## TASK
Each entry must be reproduced precisely as it stands.

## GIVEN DATA
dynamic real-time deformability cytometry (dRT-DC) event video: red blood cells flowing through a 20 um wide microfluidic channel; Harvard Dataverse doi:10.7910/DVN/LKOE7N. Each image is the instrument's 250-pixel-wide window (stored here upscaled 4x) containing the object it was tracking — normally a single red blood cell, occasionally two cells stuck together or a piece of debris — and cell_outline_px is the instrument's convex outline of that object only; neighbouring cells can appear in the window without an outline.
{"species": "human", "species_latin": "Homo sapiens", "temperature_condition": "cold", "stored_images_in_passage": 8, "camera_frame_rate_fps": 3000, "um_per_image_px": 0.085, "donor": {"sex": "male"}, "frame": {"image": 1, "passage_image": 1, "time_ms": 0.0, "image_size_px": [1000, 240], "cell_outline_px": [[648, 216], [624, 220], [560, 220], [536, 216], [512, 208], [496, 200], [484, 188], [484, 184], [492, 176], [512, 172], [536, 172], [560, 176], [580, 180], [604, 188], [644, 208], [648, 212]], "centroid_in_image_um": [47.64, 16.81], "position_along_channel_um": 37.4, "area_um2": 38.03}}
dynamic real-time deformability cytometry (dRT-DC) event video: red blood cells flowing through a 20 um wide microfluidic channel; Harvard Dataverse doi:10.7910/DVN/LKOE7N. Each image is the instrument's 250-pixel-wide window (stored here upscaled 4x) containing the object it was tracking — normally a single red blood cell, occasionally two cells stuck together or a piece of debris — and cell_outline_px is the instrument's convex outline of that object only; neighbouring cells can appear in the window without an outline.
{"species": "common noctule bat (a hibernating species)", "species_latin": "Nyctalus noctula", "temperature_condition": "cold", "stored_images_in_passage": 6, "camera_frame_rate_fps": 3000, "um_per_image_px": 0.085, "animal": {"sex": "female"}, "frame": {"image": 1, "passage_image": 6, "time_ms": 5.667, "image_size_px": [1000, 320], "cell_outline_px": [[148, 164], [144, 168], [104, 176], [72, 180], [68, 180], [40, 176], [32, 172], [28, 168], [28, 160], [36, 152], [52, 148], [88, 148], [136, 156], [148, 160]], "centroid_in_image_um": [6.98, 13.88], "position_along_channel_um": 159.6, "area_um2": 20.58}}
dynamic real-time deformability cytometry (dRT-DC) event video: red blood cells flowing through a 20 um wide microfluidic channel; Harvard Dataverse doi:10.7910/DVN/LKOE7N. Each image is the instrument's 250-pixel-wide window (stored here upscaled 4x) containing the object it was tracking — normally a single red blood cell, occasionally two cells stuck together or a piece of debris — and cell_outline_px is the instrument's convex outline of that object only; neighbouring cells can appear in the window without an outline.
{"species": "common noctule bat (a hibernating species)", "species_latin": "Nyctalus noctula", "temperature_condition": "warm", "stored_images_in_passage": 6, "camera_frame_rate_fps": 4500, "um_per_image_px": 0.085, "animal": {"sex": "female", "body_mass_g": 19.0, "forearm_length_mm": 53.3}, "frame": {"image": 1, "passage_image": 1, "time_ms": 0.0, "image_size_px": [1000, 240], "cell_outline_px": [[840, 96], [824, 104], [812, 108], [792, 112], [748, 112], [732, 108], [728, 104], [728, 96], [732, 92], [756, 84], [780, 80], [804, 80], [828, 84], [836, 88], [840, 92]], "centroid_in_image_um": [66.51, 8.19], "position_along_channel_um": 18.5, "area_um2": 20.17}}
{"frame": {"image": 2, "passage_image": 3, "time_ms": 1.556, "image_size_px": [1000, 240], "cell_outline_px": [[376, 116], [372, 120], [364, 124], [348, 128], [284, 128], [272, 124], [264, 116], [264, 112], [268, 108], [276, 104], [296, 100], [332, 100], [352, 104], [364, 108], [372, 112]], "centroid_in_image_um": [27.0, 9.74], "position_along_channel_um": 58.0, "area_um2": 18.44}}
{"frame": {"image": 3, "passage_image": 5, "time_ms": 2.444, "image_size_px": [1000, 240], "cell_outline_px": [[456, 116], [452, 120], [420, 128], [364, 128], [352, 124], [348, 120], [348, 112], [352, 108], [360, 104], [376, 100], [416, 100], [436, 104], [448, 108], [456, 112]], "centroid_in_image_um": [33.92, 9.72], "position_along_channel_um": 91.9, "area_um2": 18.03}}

## THE COMPLETED TASK
dynamic real-time deformability cytometry (dRT-DC) event video: red blood cells flowing through a 20 um wide microfluidic channel; Harvard Dataverse doi:10.7910/DVN/LKOE7N. Each image is the instrument's 250-pixel-wide window (stored here upscaled 4x) containing the object it was tracking — normally a single red blood cell, occasionally two cells stuck together or a piece of debris — and cell_outline_px is the instrument's convex outline of that object only; neighbouring cells can appear in the window without an outline.
{"species": "human", "species_latin": "Homo sapiens", "temperature_condition": "cold", "stored_images_in_passage": 8, "camera_frame_rate_fps": 3000, "um_per_image_px": 0.085, "donor": {"sex": "male"}, "frame": {"image": 1, "passage_image": 1, "time_ms": 0.0, "image_size_px": [1000, 240], "cell_outline_px": [[648, 216], [624, 220], [560, 220], [536, 216], [512, 208], [496, 200], [484, 188], [484, 184], [492, 176], [512, 172], [536, 172], [560, 176], [580, 180], [604, 188], [644, 208], [648, 212]], "centroid_in_image_um": [47.64, 16.81], "position_along_channel_um": 37.4, "area_um2": 38.03}}
dynamic real-time deformability cytometry (dRT-DC) event video: red blood cells flowing through a 20 um wide microfluidic channel; Harvard Dataverse doi:10.7910/DVN/LKOE7N. Each image is the instrument's 250-pixel-wide window (stored here upscaled 4x) containing the object it was tracking — normally a single red blood cell, occasionally two cells stuck together or a piece of debris — and cell_outline_px is the instrument's convex outline of that object only; neighbouring cells can appear in the window without an outline.
{"species": "common noctule bat (a hibernating species)", "species_latin": "Nyctalus noctula", "temperature_condition": "cold", "stored_images_in_passage": 6, "camera_frame_rate_fps": 3000, "um_per_image_px": 0.085, "animal": {"sex": "female"}, "frame": {"image": 1, "passage_image": 6, "time_ms": 5.667, "image_size_px": [1000, 320], "cell_outline_px": [[148, 164], [144, 168], [104, 176], [72, 180], [68, 180], [40, 176], [32, 172], [28, 168], [28, 160], [36, 152], [52, 148], [88, 148], [136, 156], [148, 160]], "centroid_in_image_um": [6.98, 13.88], "position_along_channel_um": 159.6, "area_um2": 20.58}}
dynamic real-time deformability cytometry (dRT-DC) event video: red blood cells flowing through a 20 um wide microfluidic channel; Harvard Dataverse doi:10.7910/DVN/LKOE7N. Each image is the instrument's 250-pixel-wide window (stored here upscaled 4x) containing the object it was tracking — normally a single red blood cell, occasionally two cells stuck together or a piece of debris — and cell_outline_px is the instrument's convex outline of that object only; neighbouring cells can appear in the window without an outline.
{"species": "common noctule bat (a hibernating species)", "species_latin": "Nyctalus noctula", "temperature_condition": "warm", "stored_images_in_passage": 6, "camera_frame_rate_fps": 4500, "um_per_image_px": 0.085, "animal": {"sex": "female", "body_mass_g": 19.0, "forearm_length_mm": 53.3}, "frame": {"image": 1, "passage_image": 1, "time_ms": 0.0, "image_size_px": [1000, 240], "cell_outline_px": [[840, 96], [824, 104], [812, 108], [792, 112], [748, 112], [732, 108], [728, 104], [728, 96], [732, 92], [756, 84], [780, 80], [804, 80], [828, 84], [836, 88], [840, 92]], "centroid_in_image_um": [66.51, 8.19], "position_along_channel_um": 18.5, "area_um2": 20.17}}
{"frame": {"image": 2, "passage_image": 3, "time_ms": 1.556, "image_size_px": [1000, 240], "cell_outline_px": [[376, 116], [372, 120], [364, 124], [348, 128], [284, 128], [272, 124], [264, 116], [264, 112], [268, 108], [276, 104], [296, 100], [332, 100], [352, 104], [364, 108], [372, 112]], "centroid_in_image_um": [27.0, 9.74], "position_along_channel_um": 58.0, "area_um2": 18.44}}
{"frame": {"image": 3, "passage_image": 5, "time_ms": 2.444, "image_size_px": [1000, 240], "cell_outline_px": [[456, 116], [452, 120], [420, 128], [364, 128], [352, 124], [348, 120], [348, 112], [352, 108], [360, 104], [376, 100], [416, 100], [436, 104], [448, 108], [456, 112]], "centroid_in_image_um": [33.92, 9.72], "position_along_channel_um": 91.9, "area_um2": 18.03}}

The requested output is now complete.